START Data provided

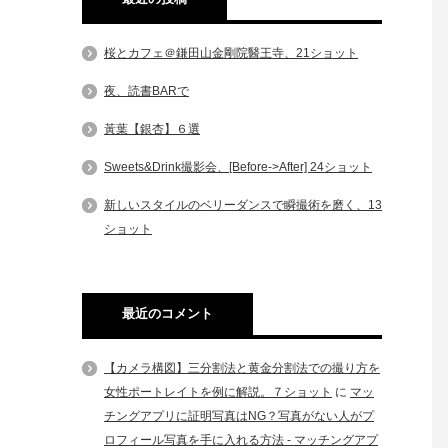
桜とカフェ＠鎌田山金剛院醫王寺、21ショット
夜、読書BARで
黃葉【銀杏】６選
Sweets&Drink撮影会、[Before->After] 24ショット
新しいスタイルのベリーダンスで瞬撮術を磨く、13
ショット
最近のコメント
【カメラ構図】三分割法と黄金分割法での撮り方を
女性ポートレイトを例に解説。７ショット
に
マッ
チングアプリに証明写真はNG？写真がない人がプ
ロフィール写真を手に入れる方法 - マッチングアプ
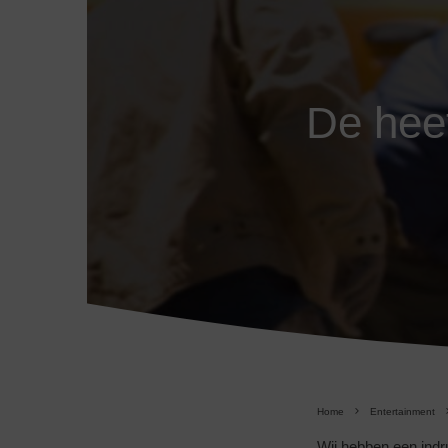
De heet
Home
Entertainment
Wij hebben een indr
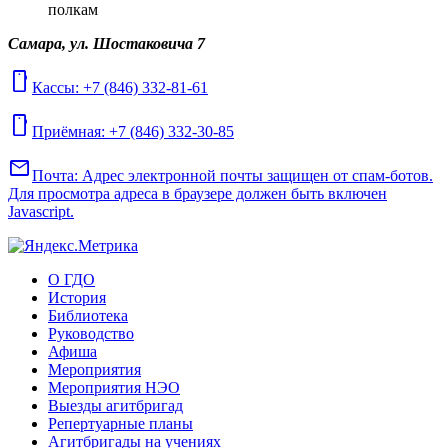
полкам
Самара, ул. Шостаковича 7
mobile
Кассы: +7 (846) 332-81-61
mobile
Приёмная: +7 (846) 332-30-85
mail
Почта:
Адрес электронной почты защищен от спам-ботов.
Для просмотра адреса в браузере должен быть включен
Javascript.
О ГДО
История
Библиотека
Руководство
Афиша
Мероприятия
Мероприятия НЭО
Выезды агитбригад
Репертуарные планы
Агитбригады на учениях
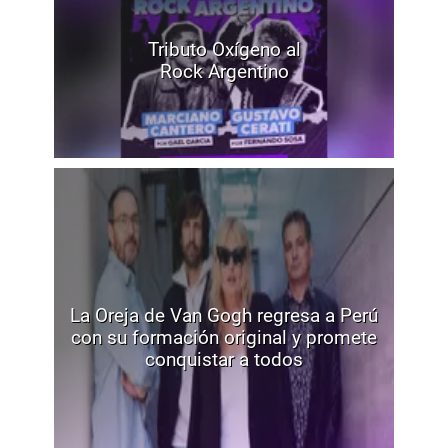
Tributo Oxígeno al
Rock Argentino
La Oreja de Van Gogh regresa a Perú
con su formación original y promete
conquistar a todos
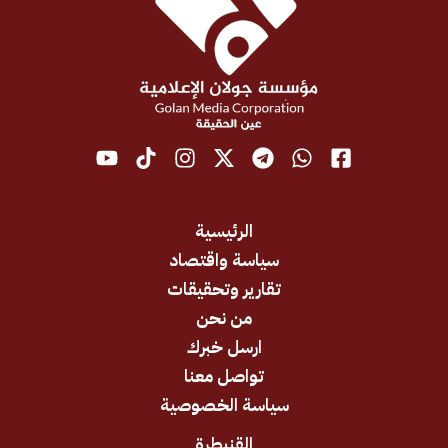
الرئيسية
سياسة واقتصاد
تقارير وتحقيقات
من نحن
ارسل خبرك
تواصل معنا
سياسة الخصوصية
القنيطرة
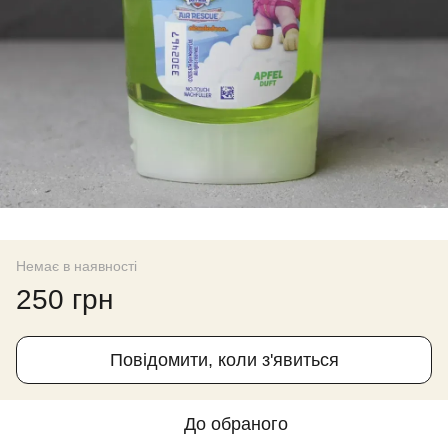
Немає в наявності
250 грн
Повідомити, коли з'явиться
До обраного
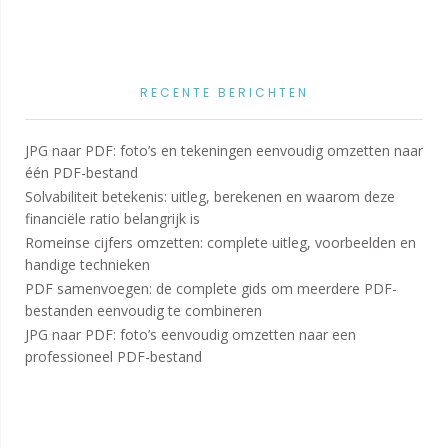
RECENTE BERICHTEN
JPG naar PDF: foto’s en tekeningen eenvoudig omzetten naar
één PDF-bestand
Solvabiliteit betekenis: uitleg, berekenen en waarom deze
financiële ratio belangrijk is
Romeinse cijfers omzetten: complete uitleg, voorbeelden en
handige technieken
PDF samenvoegen: de complete gids om meerdere PDF-
bestanden eenvoudig te combineren
JPG naar PDF: foto’s eenvoudig omzetten naar een
professioneel PDF-bestand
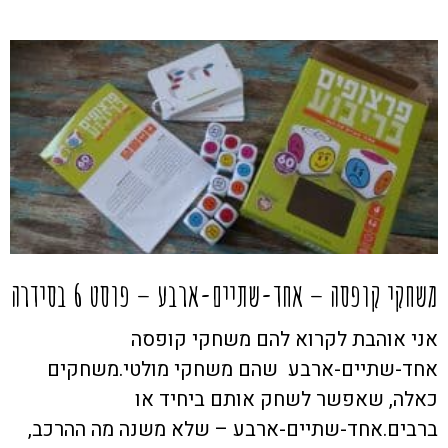
משחקי קופסה – אחד-שתיים-ארבע – פוסט 6 בסידרה
אני אוהבת לקרוא להם משחקי קופסה
אחד-שתיים-ארבע שהם משחקי מולטי.משחקים
כאלה, שאפשר לשחק אותם ביחיד או
ברבים.אחד-שתיים-ארבע – שלא משנה מה ההרכב,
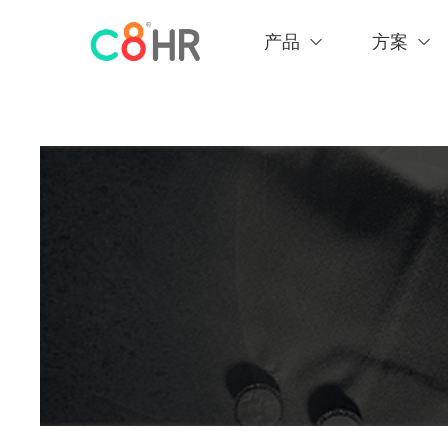
产品
方案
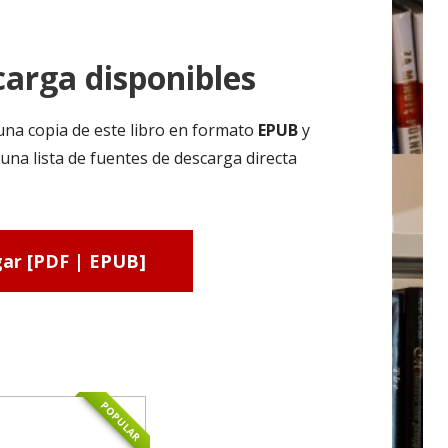
arga disponibles
una copia de este libro en formato
EPUB
y
na lista de fuentes de descarga directa
ar [PDF | EPUB]
POPULAR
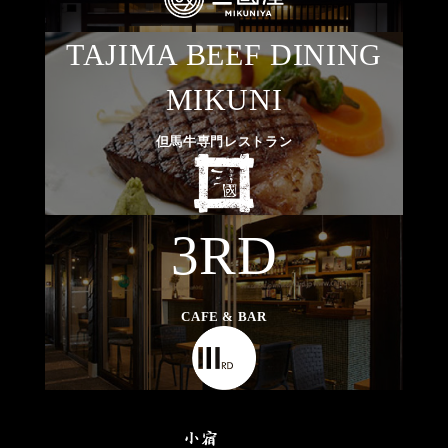
TAJIMA BEEF DINING
MIKUNI
但馬牛専門レストラン
3RD
CAFE & BAR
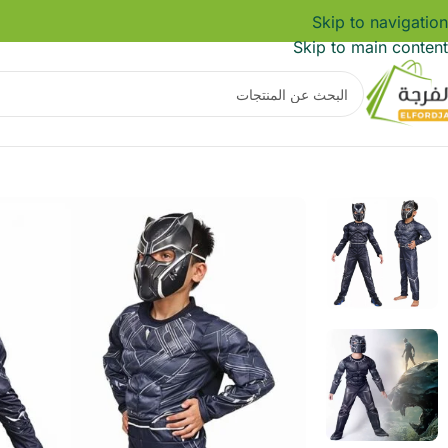
Skip to navigation
Skip to main content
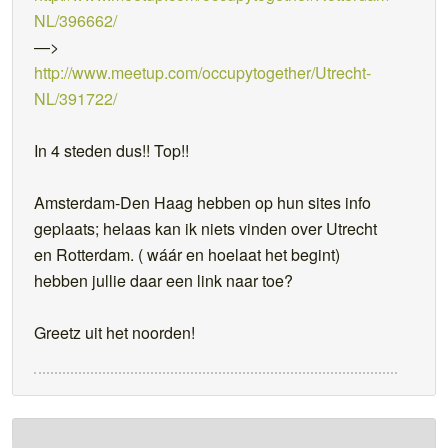
NL/396662/
—>
http://www.meetup.com/occupytogether/Utrecht-
NL/391722/
In 4 steden dus!! Top!!
Amsterdam-Den Haag hebben op hun sites info
geplaats; helaas kan ik niets vinden over Utrecht
en Rotterdam. ( wáár en hoelaat het begint)
hebben jullie daar een link naar toe?
Greetz uit het noorden!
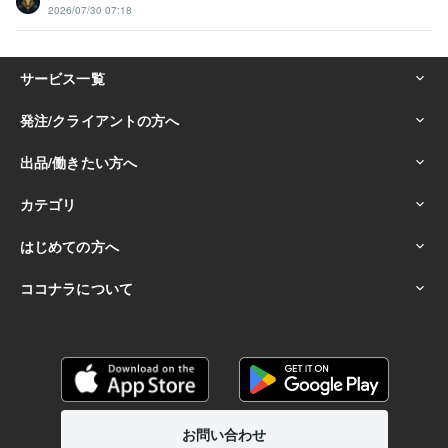
2026/07/30 07:18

END Data provided

> Task to carry out:
Search the records for the word "Utrecht". Copy each line where it appears.

> Response box:
http://www.meetup.com/occupytogether/Utrecht-
geplaats; helaas kan ik niets vinden over Utrecht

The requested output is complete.